'Climate safe banking': New Guide Targets Hidden Carbon Footprint of Bank Funds
The recently launched "Greening Cash Action Guide" underscores the transformative role companies can wield in steering banks towards eco-friendly financial practices. This guide is a toolkit for C-suite leaders—especially CFOs and sustainability directors—to mitigate the carbon impact that stems from their organization's cash reserves, thereby expediting the finance sector's overall shift to greener operations.
Released today, this seminal report highlights a glaring gap: most businesses overlook the carbon emissions linked to their corporate cash holdings. Such disregard, the guide cautions, inflates companies' carbon footprints significantly.
Compiled by an eclectic group of experts—including Johan Falk from the Exponential Roadmap Initiative, Jakob König with Fair Finance Guide and the Swedish Consumers' Association, Paul Moinester from TOPO, and Allison Fajans-Turner of BankFWD—the guide furnishes a seven-point action plan. This roadmap evaluates and curbs the emissions tied to how banks handle corporate cash reserves.
The guide not-so-gently nudges firms to measure the carbon footprint of their cash assets and proactively collaborate with banks to unroll more transparent data-sharing practices.
Moreover, for companies on the path to net-zero emissions, the guide proposes they wield their clout as substantial corporate clients to urge banks to dilute the carbon density in their lending and investment activities.
Johan Falk, a luminary in the sustainability field and the CEO of the Exponential Roadmap Initiative, drives home the point that corporate culpability extends throughout their entire value chain—including financial transactions. "This manual offers hands-on tips to cut back emissions indirectly funded via companies' bank deposits," he elaborated.
Jakob König underlined that corporate clientele can be game-changers in compelling banks to adopt more genuine and potent decarbonization approaches. "The banking choices make or break the climate transition," he asserted. "Using this guide, companies can speed up their banks' eco-shift, adding value. It's a mutual win that also favours the climate."
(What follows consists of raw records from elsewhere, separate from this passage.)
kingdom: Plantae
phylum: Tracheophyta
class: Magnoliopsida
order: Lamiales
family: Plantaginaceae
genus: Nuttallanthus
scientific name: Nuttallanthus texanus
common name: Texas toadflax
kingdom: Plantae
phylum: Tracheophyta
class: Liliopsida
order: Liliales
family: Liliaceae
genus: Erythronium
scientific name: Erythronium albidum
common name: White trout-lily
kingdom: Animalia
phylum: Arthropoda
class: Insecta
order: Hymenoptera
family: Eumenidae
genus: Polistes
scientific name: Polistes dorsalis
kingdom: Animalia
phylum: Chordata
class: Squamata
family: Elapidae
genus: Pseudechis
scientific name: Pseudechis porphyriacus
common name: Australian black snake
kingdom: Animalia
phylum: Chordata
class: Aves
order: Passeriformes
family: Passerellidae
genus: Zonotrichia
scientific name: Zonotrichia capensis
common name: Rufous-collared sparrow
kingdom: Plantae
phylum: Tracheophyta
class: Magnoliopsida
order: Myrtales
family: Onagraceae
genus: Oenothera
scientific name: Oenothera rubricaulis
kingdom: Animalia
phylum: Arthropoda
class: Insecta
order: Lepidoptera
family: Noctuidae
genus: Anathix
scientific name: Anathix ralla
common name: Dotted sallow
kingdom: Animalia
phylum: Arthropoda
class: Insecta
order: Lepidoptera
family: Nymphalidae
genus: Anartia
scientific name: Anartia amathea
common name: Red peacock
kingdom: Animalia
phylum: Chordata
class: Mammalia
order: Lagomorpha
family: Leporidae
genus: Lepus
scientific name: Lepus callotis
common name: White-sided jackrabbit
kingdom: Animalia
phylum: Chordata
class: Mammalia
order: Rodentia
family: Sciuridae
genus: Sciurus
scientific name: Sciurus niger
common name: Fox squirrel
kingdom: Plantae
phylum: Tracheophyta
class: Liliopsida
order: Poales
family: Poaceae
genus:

Allison Fajans-Turner, helming the reins at BankFWD, stated that eco-conscious companies have neglected a "powerful arsenal"—their leverage over banks as critical clients. "This guide equips companies to ensure their chosen banks direct corporate cash towards fulfilling—rather than undermining—their expansive climate objectives," she noted.
Per the authors, present-day regulations don't mandate companies to disclose emissions from their cash reserves, as the pertinent Scope 3 guidelines from the Greenhouse Gas Protocol currently apply only to financial establishments and investors. However, with the inevitable tightening of climate reporting norms, companies could soon find themselves obliged to account for these often-overlooked emissions in their Scope 3 value chain reports.